At ESC EuroPrevent 12. April, two members of the network, Renate Schnabel and Marius Myrstad, were invited speakers in a very well visited and received special session masterclass on stroke prevention focusing on various aspects of atrial fibrillation (AF). Network member and member of the ESC EuroPrevent congress committee, Maja-Lisa Løchen, chaired the session.
The title of Renate Schnabel’s presentation was “Gender differences in atrial fibrillation and stroke”. About one-half of the AF patients are women that are in general older with more comorbidities compared to men. There is no definitive evidence regarding sex difference in stroke risk in younger women, but probably women aged 75+ years have an increased stroke risk. Sex differences in myocardial and vascular structure and function, inflammation, procoagulatory pathways might explain the different stroke risk. Knowledge gaps are whether sex-specific mechanisms in pathophysiology for stroke risk and effect of medication exist, or whether confounding such as comorbidities explain the observed differences. Both sexes should be included in equal numbers in future studies in order to increase the evidence regarding sex differences in AF and complications in all age groups.
The title of Marius Myrstad’s presentation was “Exercise and atrial fibrillation – What to consider?” It is shown in population studies that exercise compared to sedentary lifestyle reduces the risk of AF, although elite athletes seem to have a higher somewhat AF risk. Myrstad stated the knowledge gap of no hard evidence that exercise in individuals with atrial fibrillation prevents stroke. However, based on a small number of studies, both observational data and randomized controlled trials, he concludes that most individuals with AF should exercise regularly, after evaluation of underlying pathology.
ESC EuroPrevent congress has been held yearly for 15 years and is organized by ESC EAPC which is the European Association of Preventive Cardiology. From next year, the congress changes name to ESC Preventive Cardiology and will be held in Malaga 2. – 4. April 2020. The focus on atrial fibrillation as a congress topic has increased recently. For more information about EAPC, check out https://www.escardio.org/Sub-specialty-communities/European-Association-of-Preventive-Cardiology-(EAPC)?hit=metanav and for ESC EuroPrevent 2019: https://www.escardio.org/Congresses-&-Events/EuroPrevent
Link to PubMed for Renate B. Schnabel and Emelia J. Benjamin’s editorial comment “Sex and Stroke risk in Atrial Fibrillation. More Work to Be Done”: https://www.ncbi.nlm.nih.gov/pubmed/29798788
Link to PubMed for Marius Myrstad and co-authors’ paper “Exercise in individuals with atrial fibrillation”: https://www.ncbi.nlm.nih.gov/pubmed/30135995
Lars Elnan Garnvik presented data from his study on the association between estimated cardiorespiratory fitness and risk of atrial fibrillation (AF).
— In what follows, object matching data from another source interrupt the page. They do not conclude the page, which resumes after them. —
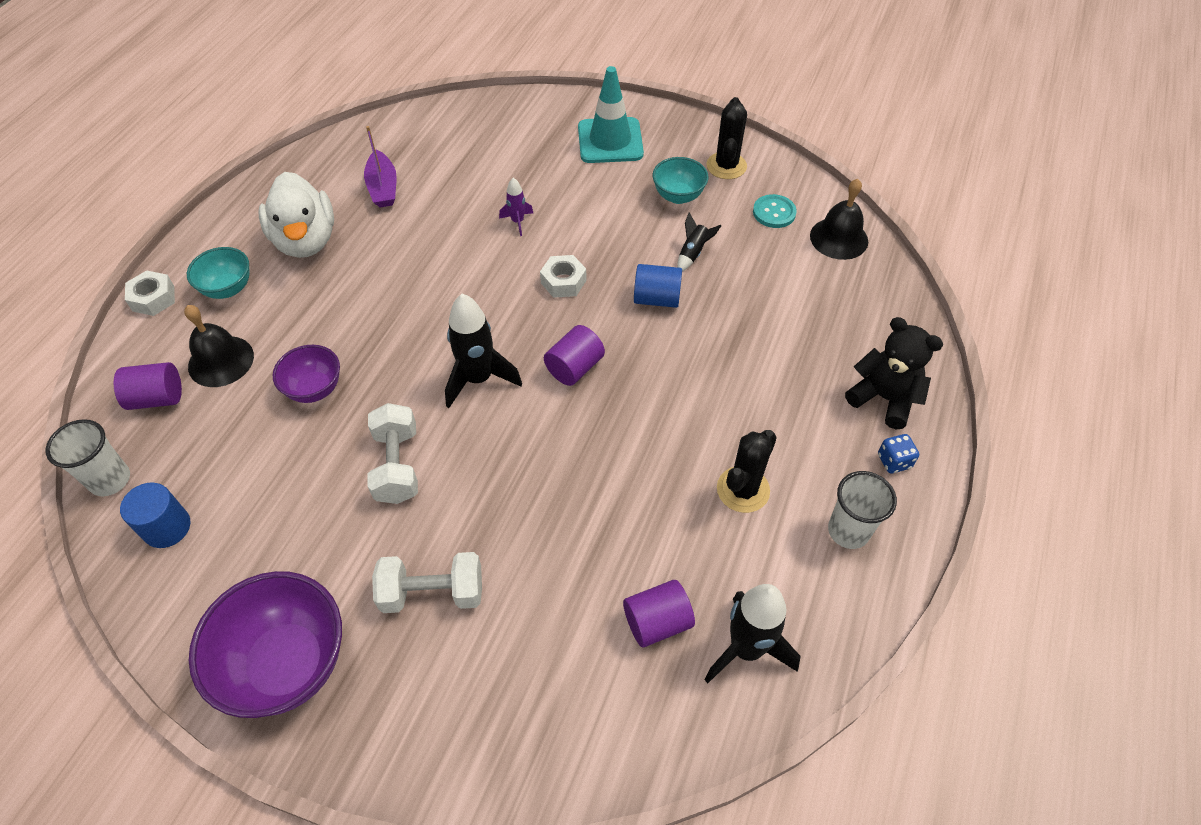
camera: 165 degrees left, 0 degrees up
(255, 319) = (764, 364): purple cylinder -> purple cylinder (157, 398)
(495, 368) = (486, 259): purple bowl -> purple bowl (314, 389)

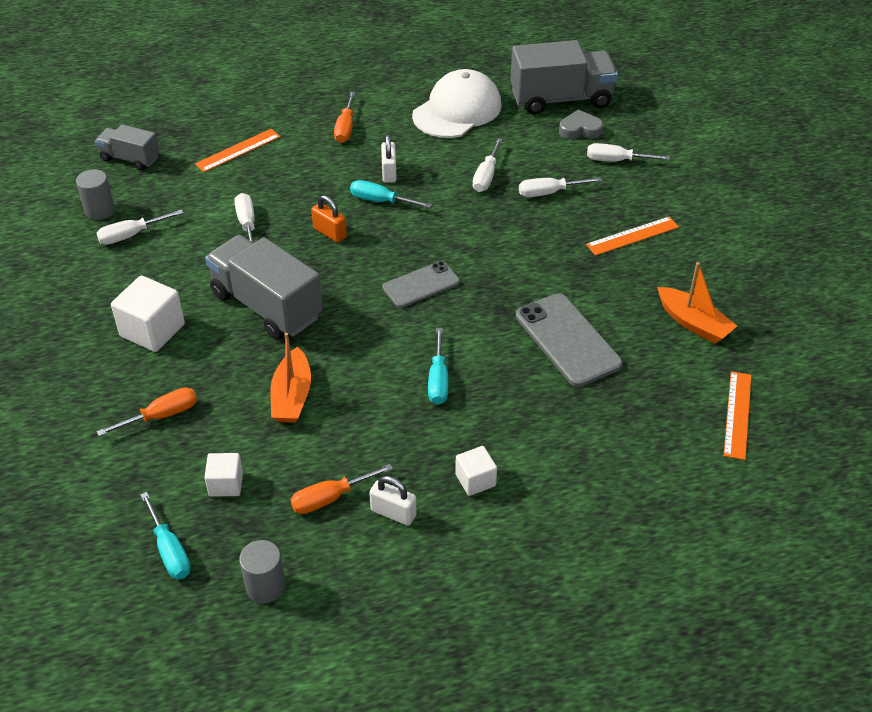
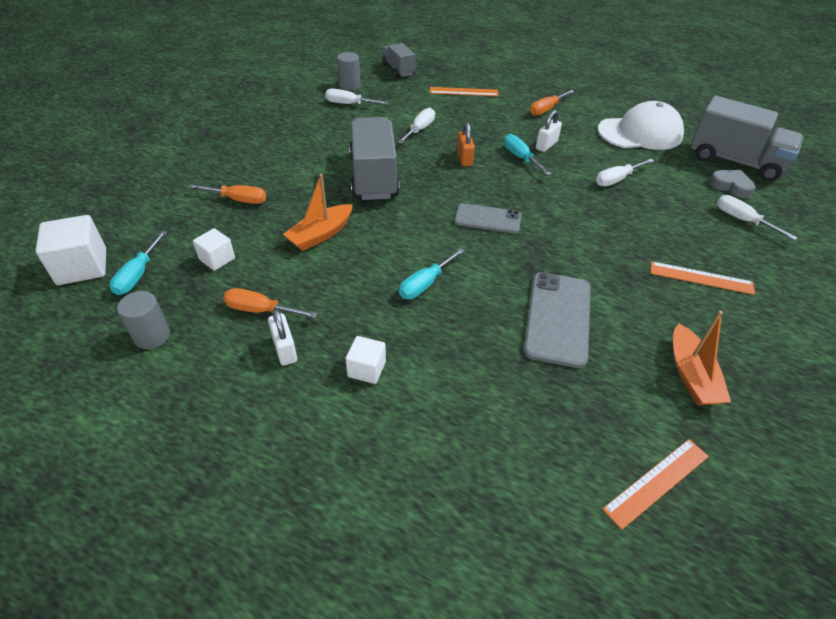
camera: 40 degrees right, 0 degrees up
(152, 330) = (295, 154): white cube -> white cube (82, 267)
(549, 193) = (657, 213): white screwdriver -> none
The main findings from the study was that higher levels of estimated fitness is associated with reduced risk of AF. Further, we found that individuals who improved their fitness levels over a 10-year period (from HUNT2 to HUNT3) had almost 50% reduced risk of AF. The take home message is that estimated cardiorespiratory fitness is a convenient tool to use in primary care settings or in large populations, as an alternative to directly measured VO2peak which is more expensive and time consuming.